Comme le souligne le Centre pour une croissance équitable, un think tank basé à Washington, « c’est une cascade qui, une fois lancée, est très difficile à arrêter ». Même si les embauches reprendront vite avec la reprise, tout le monde ne rebondira pas. « C’est une grave erreur de la politique menée par l’administration Trump », estime Patrick Artus, chef économiste de la banque Natixis, sur Europe 1. « Groceries or therapy ? » (« faire les courses ou se soigner ? ») : cette question sera sur de nombreuses lèvres ces prochaines semaines et ce ne sont pas les 1 200 dollars que les Américains les moins riches toucheront dans le cadre du plan de 2 000 milliards voté par le Congrès qui vont réellement changer la donne.

Ce gâchis humain pourrait se doubler de conséquences macroéconomiques.

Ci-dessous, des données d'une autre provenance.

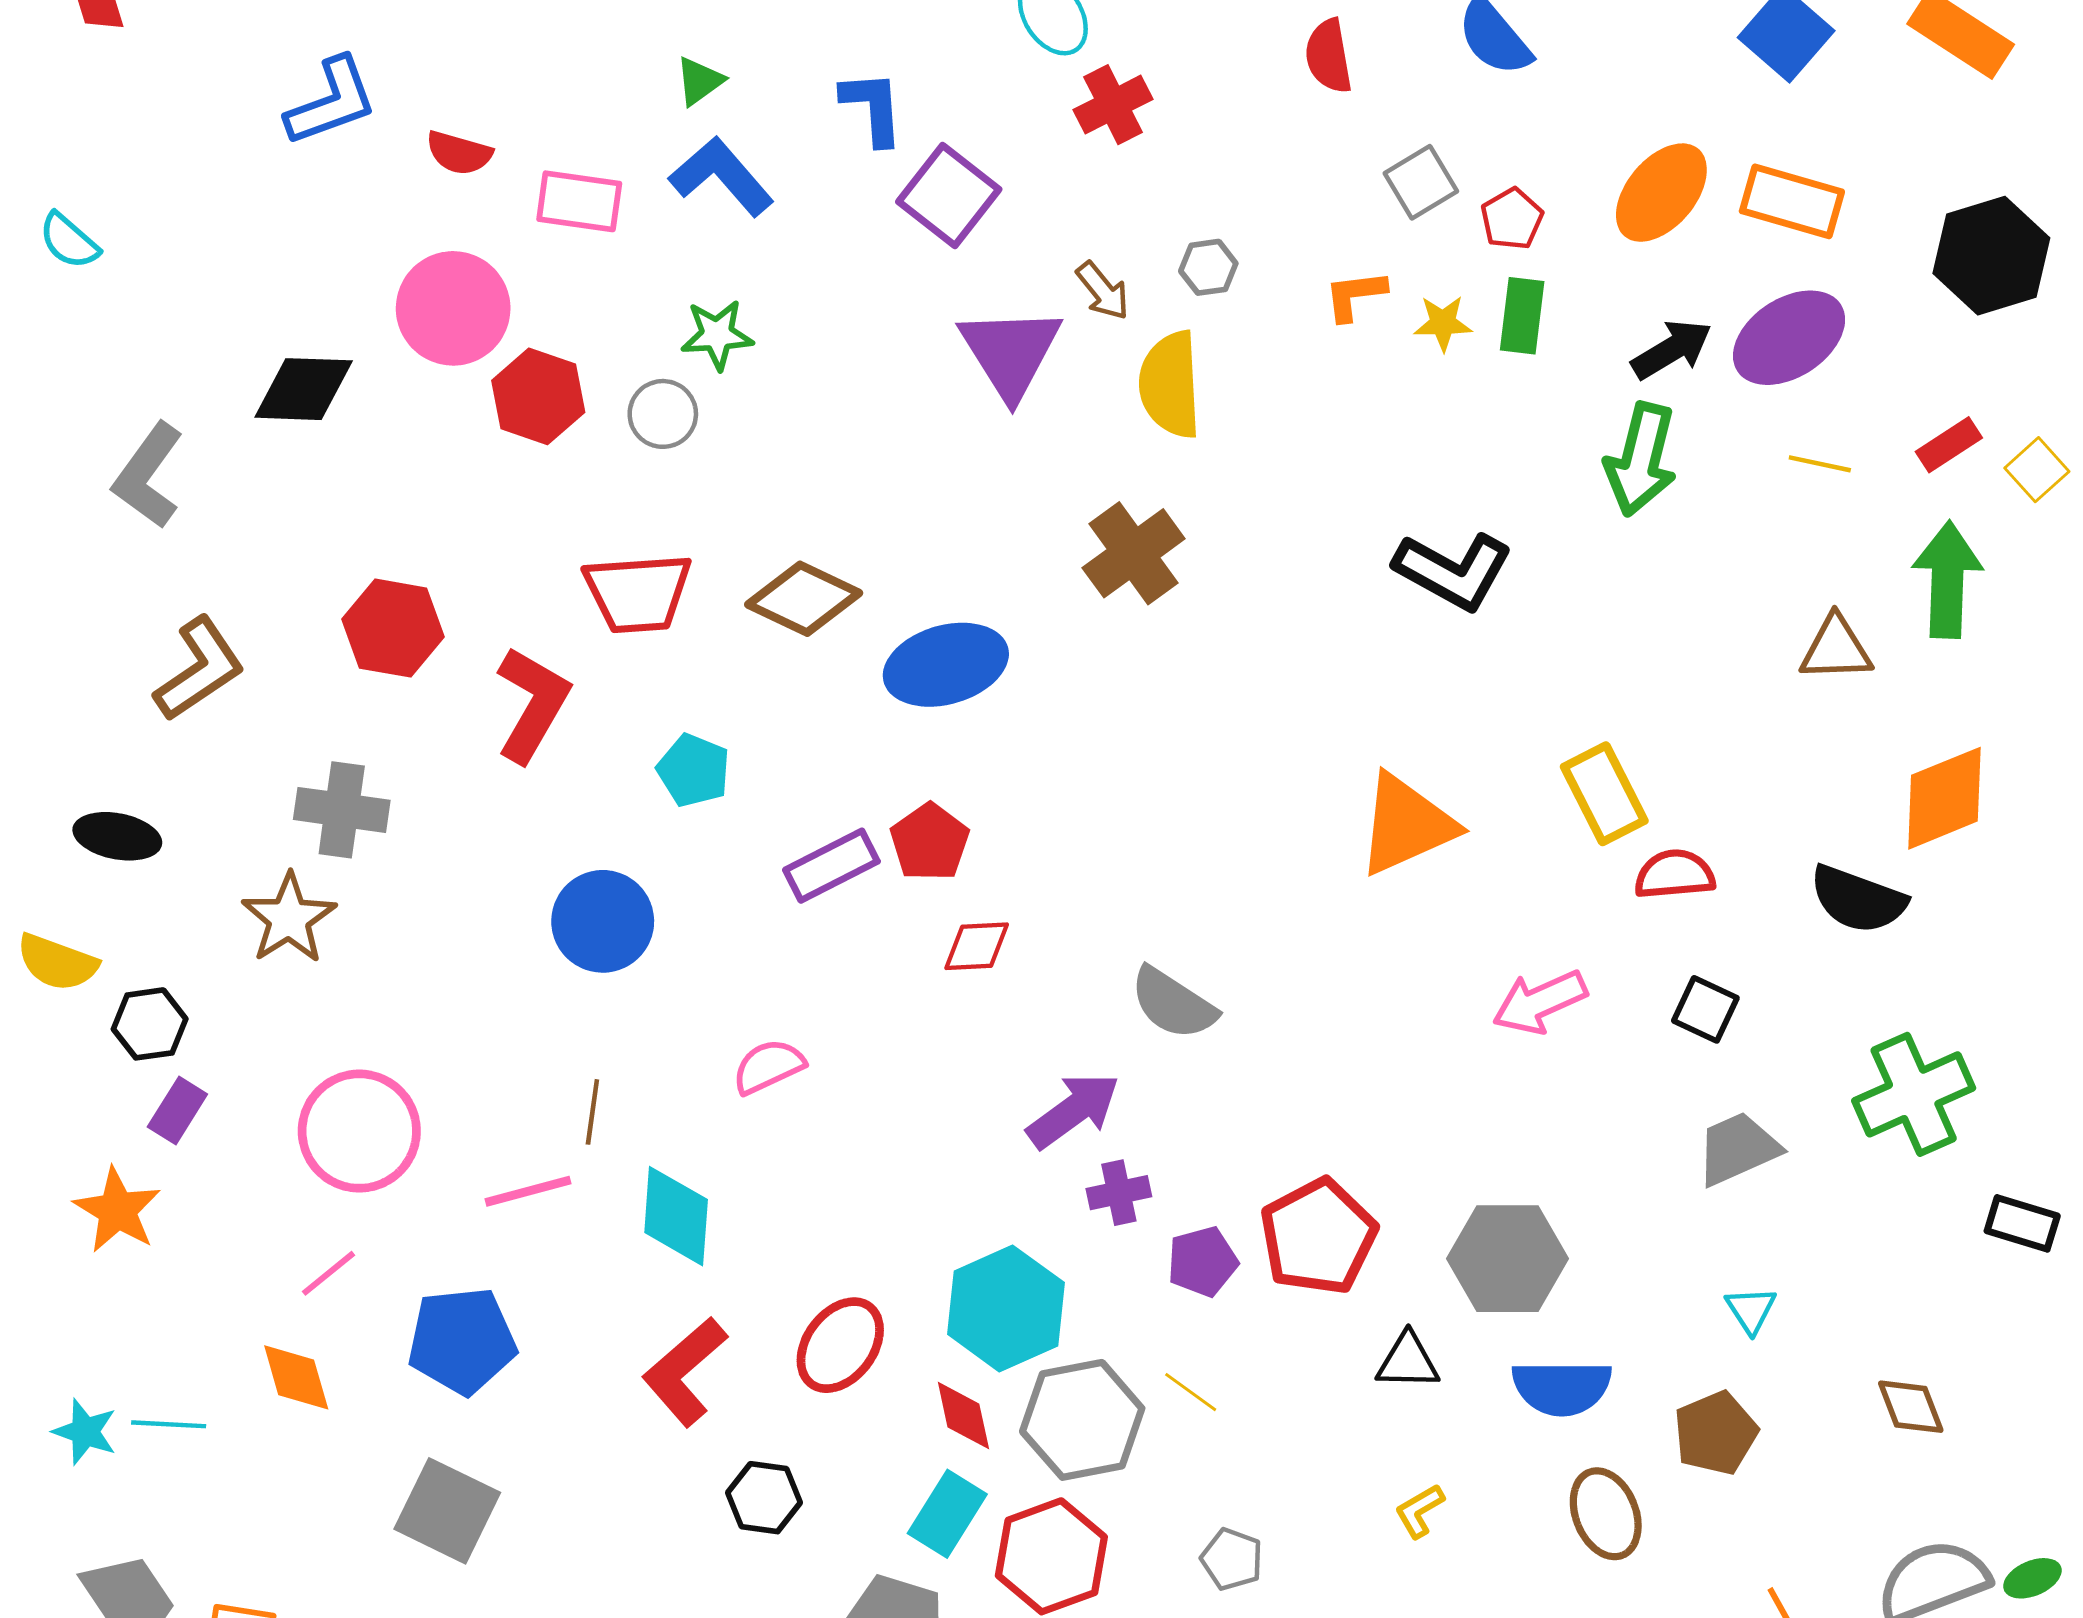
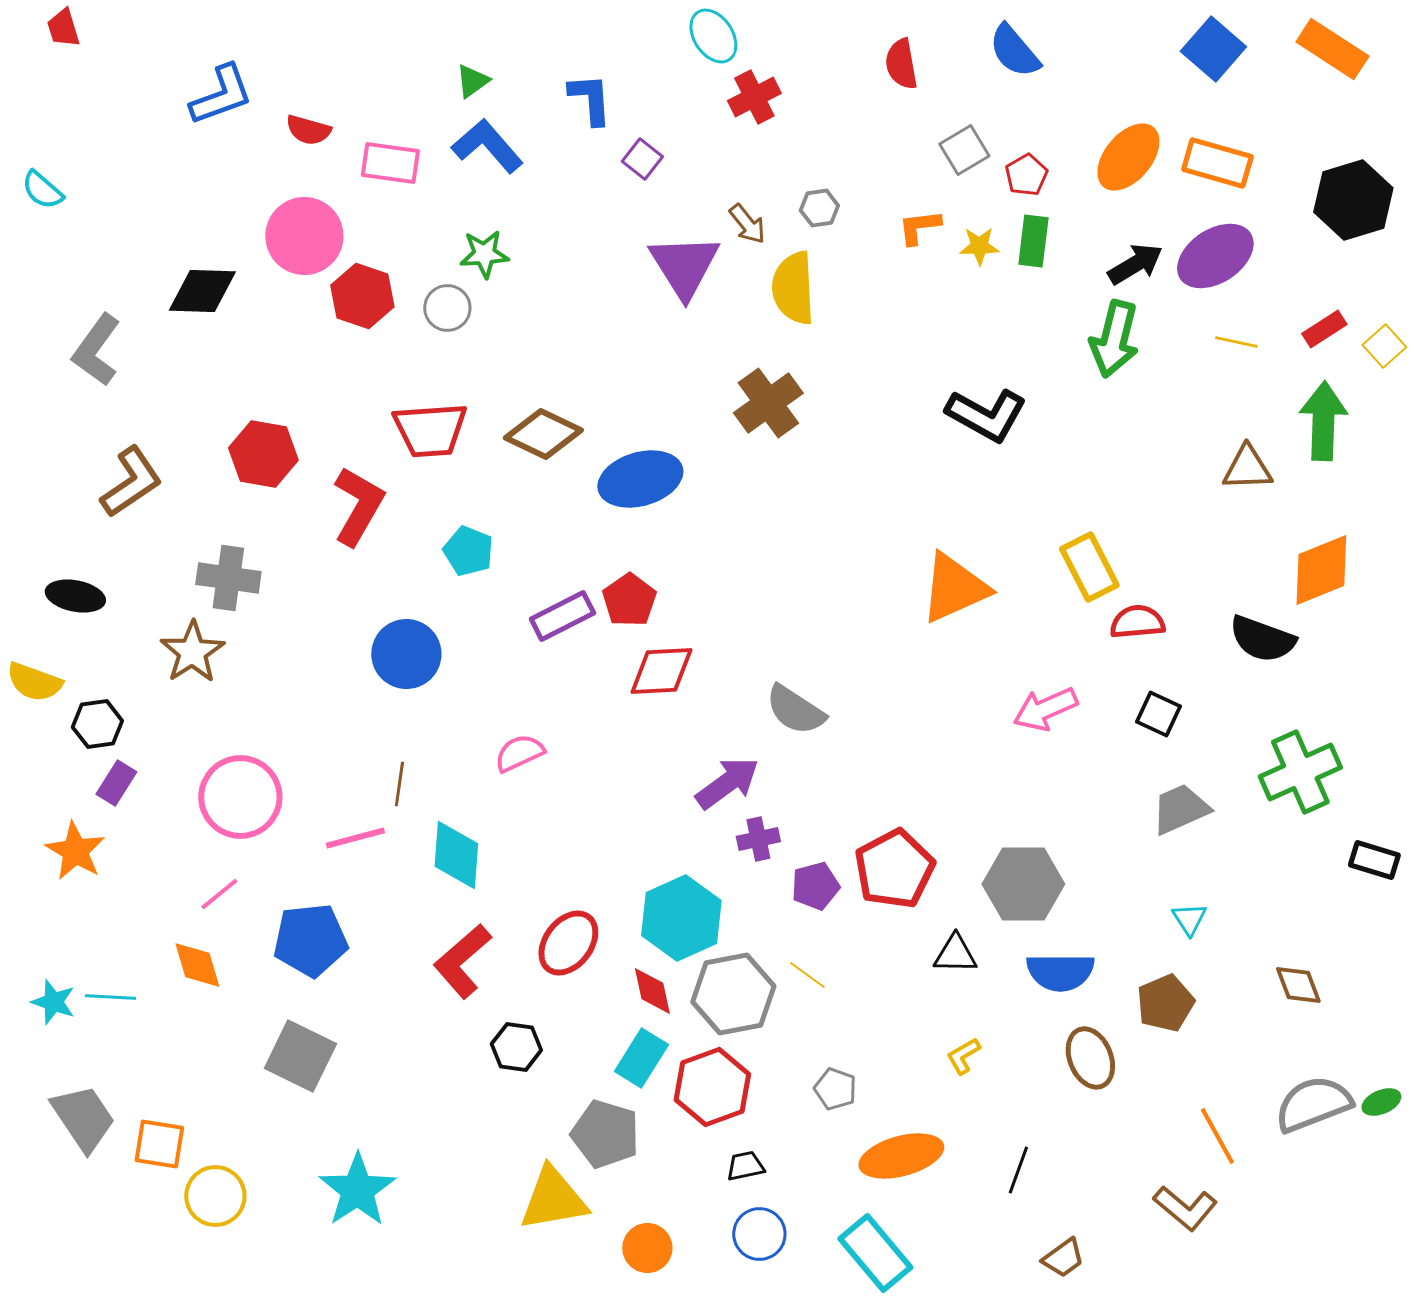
purple square: (949, 195) -> (642, 159), size x0.6
red diamond: (977, 946) -> (661, 671), size x1.4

Etant donné que selon la Réserve fédérale (Fed), 40 % des Américains ne peuvent pas faire face à une dépense imprévue de plus de 400 dollars, on peut facilement imaginer qu’avec l’explosion du chômage les défauts sur les crédits à la consommation vont se multiplier, ce qui peut déboucher sur une crise bancaire.

L’illusion d’un pays au sommet

Dernière vulnérabilité sur laquelle les Etats-Unis devront bien se pencher un jour : la dérive de la première chaîne d’informations, Fox News, qui a joué un jeu très dangereux dans sa couverture du coronavirus. Approximations, fausses informations, minorations systématiques de la gravité de la situation, la chaîne de Rupert Murdoch n’a reculé devant rien pour protéger Donald Trump, alors que son bilan économique s’envolait en fumée avec la crise sanitaire. Cela a contribué à entretenir jusqu’à très récemment un scepticisme assez fort dans l’électorat républicain, le cœur de l’audience de Fox News.

Le directeur du Harvard Global Public Health Institute, Ashish Jha, a même été jusqu’à affirmer au New York Times que Fox News pouvait avoir une part de responsabilité dans la propagation du virus. Ces accusations ont été relayées par une pétition signée par des universitaires et des journalistes de renom pour dénoncer le traitement biaisé de la chaîne.

La colère et le ressentiment des oubliés de la mondialisation avaient été le moteur de la victoire de Donald Trump en 2016. Depuis, il a entretenu l’illusion d’un pays au sommet de sa puissance grâce à une croissance dopée par le déficit budgétaire et des marchés financiers stimulés par le laxisme de la politique monétaire. Le Covid-19 vient de faire éclater cette bulle, laissant le pays encore plus vulnérable à ses inégalités et ses dysfonctionnements. Avant de parler de « grandeur » de la nation, peut-être faudrait-il commencer par la réparer.